A chain hangs in this shape because of physics: Gravity pulls down on each point of the chain but is counteracted by the lateral pull along the chain itself, originating from the ends where it is fixed. It takes some calculus to find where the gravitational and lateral forces balance out exactly and result in equilibrium. But once we figure this out, we can turn the curve upside down and the concept still holds: The forces on each part of the curve (if built of rigid material) will counteract gravity while pointing straight along the curve laterally.

Now, rather than just having a curve that happens naturally, we have something we can build deliberately to achieve the strongest possible arch shape. The balanced forces follow the curve of the arch rather than pulling it in or out, which would make it liable to collapse.

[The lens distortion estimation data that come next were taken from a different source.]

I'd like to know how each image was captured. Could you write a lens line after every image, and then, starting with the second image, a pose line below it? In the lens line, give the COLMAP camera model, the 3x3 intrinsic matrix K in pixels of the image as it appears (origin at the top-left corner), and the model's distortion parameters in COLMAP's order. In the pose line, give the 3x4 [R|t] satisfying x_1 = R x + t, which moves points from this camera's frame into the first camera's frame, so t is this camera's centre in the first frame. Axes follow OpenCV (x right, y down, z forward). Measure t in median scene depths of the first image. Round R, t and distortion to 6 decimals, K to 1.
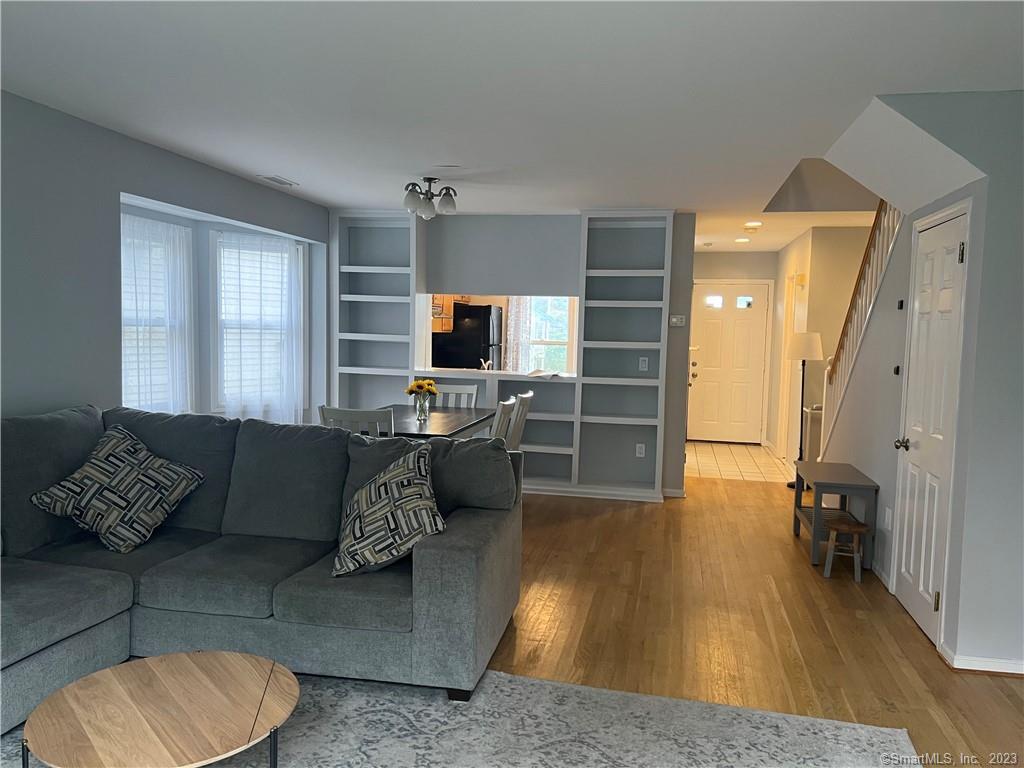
lens RADIAL K [[769.6, 0, 508.0], [0, 769.6, 382.0], [0, 0, 1]] dist [0.047299, -0.058891]
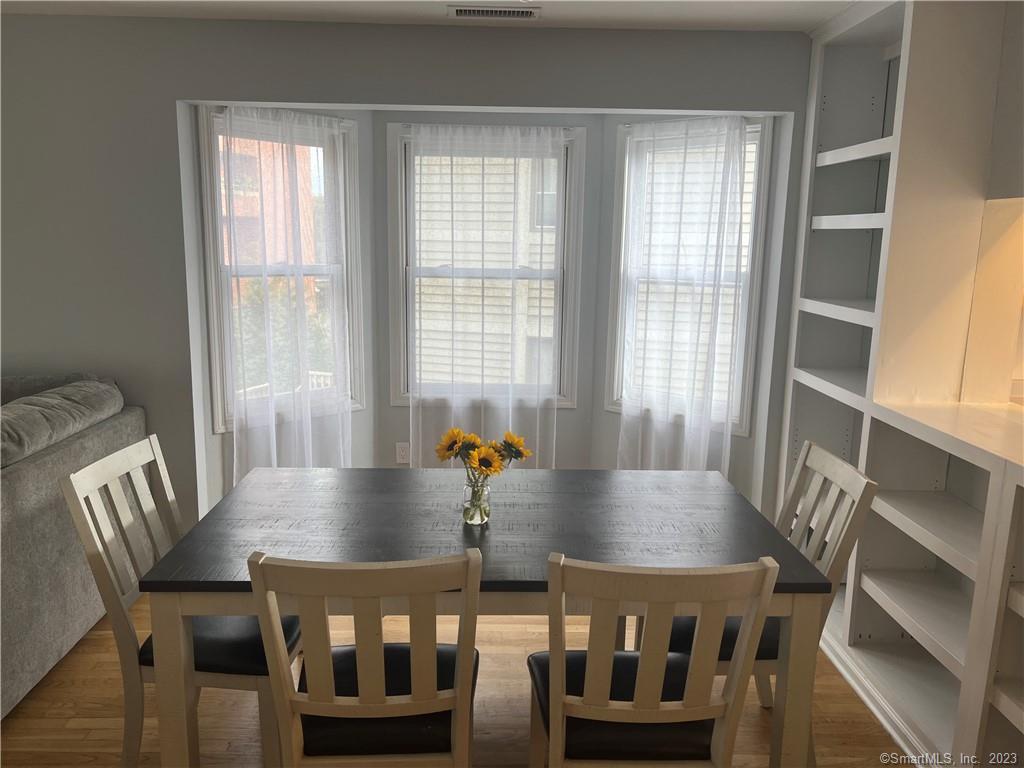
lens RADIAL K [[769.6, 0, 510.0], [0, 769.6, 387.3], [0, 0, 1]] dist [0.047299, -0.058891]
pose [[0.196972, 0.161325, -0.967045, 0.229348], [-0.087793, 0.985309, 0.146489, -0.066532], [0.976470, 0.056045, 0.208242, 0.755727]]
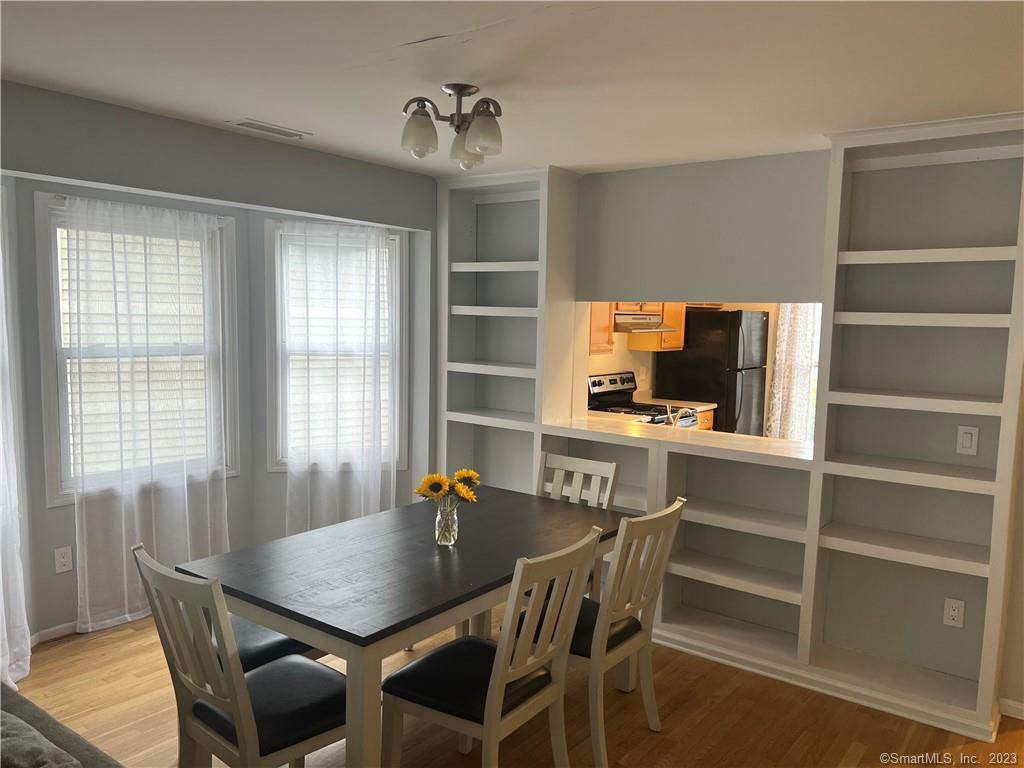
lens RADIAL K [[769.6, 0, 518.3], [0, 769.6, 385.3], [0, 0, 1]] dist [0.047299, -0.058891]
pose [[0.895777, 0.035893, -0.443053, 0.140968], [-0.035203, 0.999332, 0.009783, -0.054483], [0.443109, 0.006833, 0.896442, 0.440226]]
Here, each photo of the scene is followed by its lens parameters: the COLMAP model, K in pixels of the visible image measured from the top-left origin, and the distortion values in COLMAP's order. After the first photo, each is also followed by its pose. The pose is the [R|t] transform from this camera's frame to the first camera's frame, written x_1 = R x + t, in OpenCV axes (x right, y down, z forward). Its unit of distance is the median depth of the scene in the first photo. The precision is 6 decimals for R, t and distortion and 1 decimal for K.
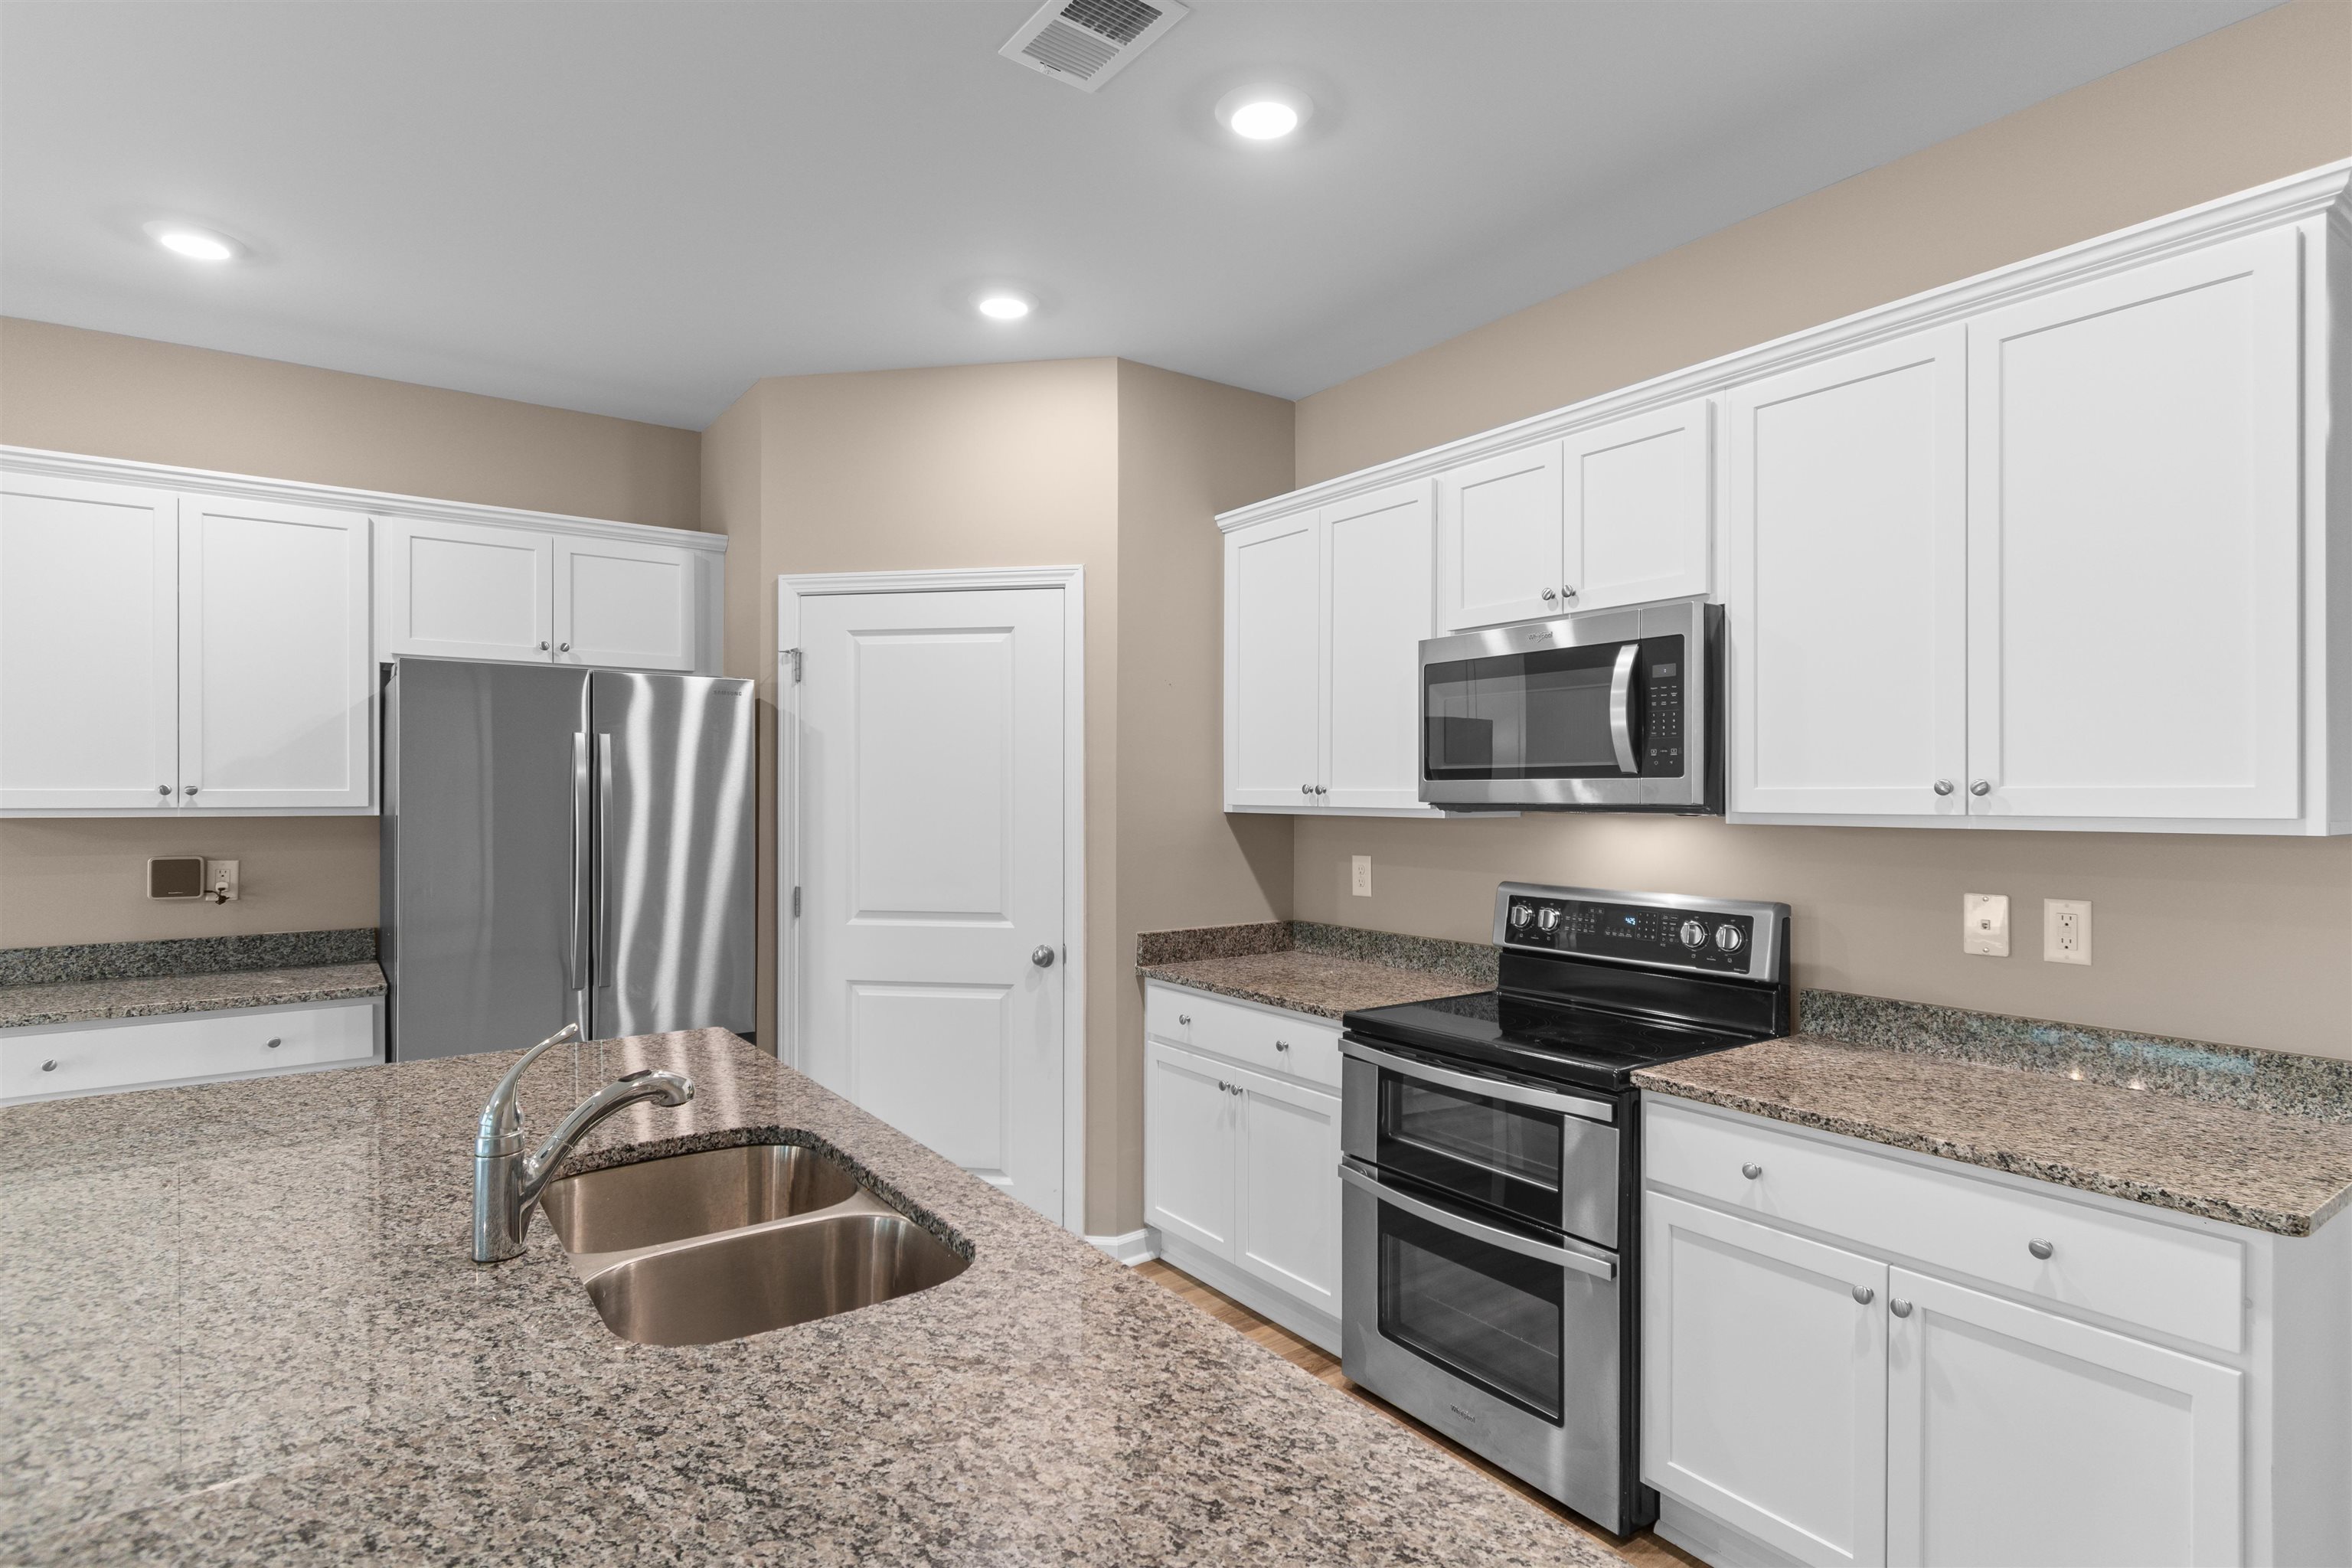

The need to find the optimal curve for a strong arch was understood before the solution was known. One of my favorite examples is in the dome of St Paul's Cathedral in London. After the city's Great Fire in 1666, Sir Christopher Wren designed a grand dome for the new cathedral building that would dominate the London skyline. He knew that such a huge dome would overpower the interior of the cathedral. So he designed a smaller dome for the inside. But he also knew that neither of these domes would be structurally optimal, so in a brilliant stroke, he built an inner dome between the visible ones. As it was hidden, it could be built solely on structural principles without any aesthetic considerations, so he tried to work out what the best shape would be mathematically.  

But catenaries were not fully understood yet. Robert Hook, famous for his law about the behavior of springs with weights hanging from them, had figured out that the strongest arch shape would be the shape of a hanging chain turned upside-down, but how to calculate that shape was not yet solved. Wren ended up with something close to a catenary but more like a cubic curve (the function of any number cubed).

Some traditional cultures were ahead of Wren without doing the formal calculations. "Beehive" houses are a type of ancient human dwelling built to a catenary design, presumably for strength, dating back over 4,000 years in Africa, Scotland and Ireland; igloos are similarly structured. Those smaller catenaries could probably be built by feel rather than by calculation. Some larger modern catenary variations include the roof of architect Eero Saarinen's Washington Dulles airport terminal-built in the hanging version of the shape-and the Gateway Arch in St Louis, which was built as a weighted catenary, as if the chain is thicker at the ends and thinner in the middle.

Another mathematical property of a catenary is fun but of less practical use: If you made a road surface consisting of a sequence of catenary-shaped bumps, then a bicycle with square wheels would roll along it perfectly smoothly. In fact, you can try riding a square-wheeled bicycle on just such a surface at the museum of Mathematics in New York City. (Actually, it's a tricycle, so you don;t have to worry about falling over in surprise.)

Nature creates mathematical constructions automatically, and when we figure out the math of what nature is doing, we can build those things too -- for practical purposes, for decoration or just for fun.